Con un palmarés impresionante, a Emilia Paunica se le complicó todo cuando vio que los resultados no le salían: “Más de 43 medallas internacionales con España sí tengo, y en Máster unas cuantas más. Sin embargo en 2001, en San Sebastián, acabé última en la prueba y pensé en retirarme. Tenía un gimnasio en El Zapillo y de repente no supe qué hacer con mi vida. La burbuja explotó de nuevo. Me gastaba todo lo que ganaba sin pensar en que un día se terminaría. No nos enseñaron a gestionar eso”. Tuvo incluso problemas con el alcohol: “Toqué fondo. Bebía alcohol, me miraba al espejo, pesaba 63 kilos y no entendía nada, así que opté por cambiar el camino y volver a la disciplina. Encontré en la categoría Máster la vía de escape para competir otra vez. He visto a gente con 103 años haciendo pruebas así que regresé al éxito”.

Otro referente histórico del atletismo en Almería, don Emilio Campra.

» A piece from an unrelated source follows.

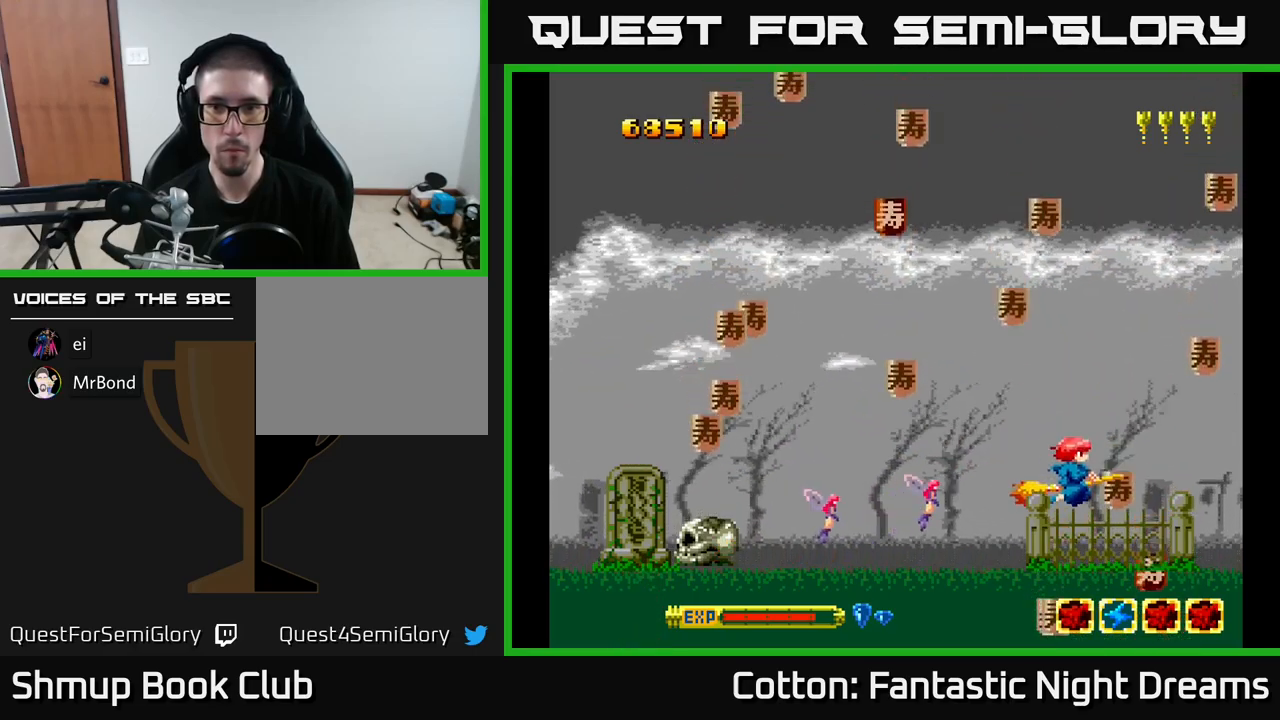
{"buttons": ["DPAD_LEFT"], "right_stick": "center", "events": [[33, "DPAD_DOWN", "up"], [100, "DPAD_RIGHT", "up"], [100, "DPAD_UP", "down"], [133, "DPAD_LEFT", "down"], [183, "DPAD_UP", "up"], [383, "DPAD_UP", "down"], [500, "DPAD_UP", "up"]]}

Otro referente histórico del atletismo en Almería, don Emilio Campra.LA VOZ de Almería

"Tengo una agenda y apunto todo desde los 7 años"

La pandemia obligó a parar y a Emilia Paunica se le abrió una nueva puerta: “Aprendí a meditar. Soy una persona inquieta y estar encerrada me superaba”. La experiencia de tantos años en la élite le lleva a reflexionar: “Pasamos demasiado tiempo con el teléfono y cuando te das cuenta llevas 5 horas, con lo que una persona puede hacer en ese tiempo. Yo valoro mucho el tiempo libre ahora mismo. Cuando tenía 7 años mi entrenador me dio una agenda y ahí apunto todo lo que hago, y hoy en día la mantengo. En la vida hay que tener orden y lo recomiendo. Se puede ser feliz con cosas pequeñas”.

"Me queda mucho deporte todavía. No está e mis planes jubilarme ahora mismo"Emilia Paunica, deportista

Y quiere dejar muy claro que todavía tiene gasolina para más años de atletismo: “Me queda mucho deporte todavía, no me voy a jubilar, o al menos no está en mis planes. Nunca he dejado de entrenar. En algunos campeonatos me quedaba última pero nadie sabe qué hay detrás. El deporte es terapia y si me siento mal salgo a correr, o a hacer pesas. Más zapatillas o más chándal y menos medicamentos”.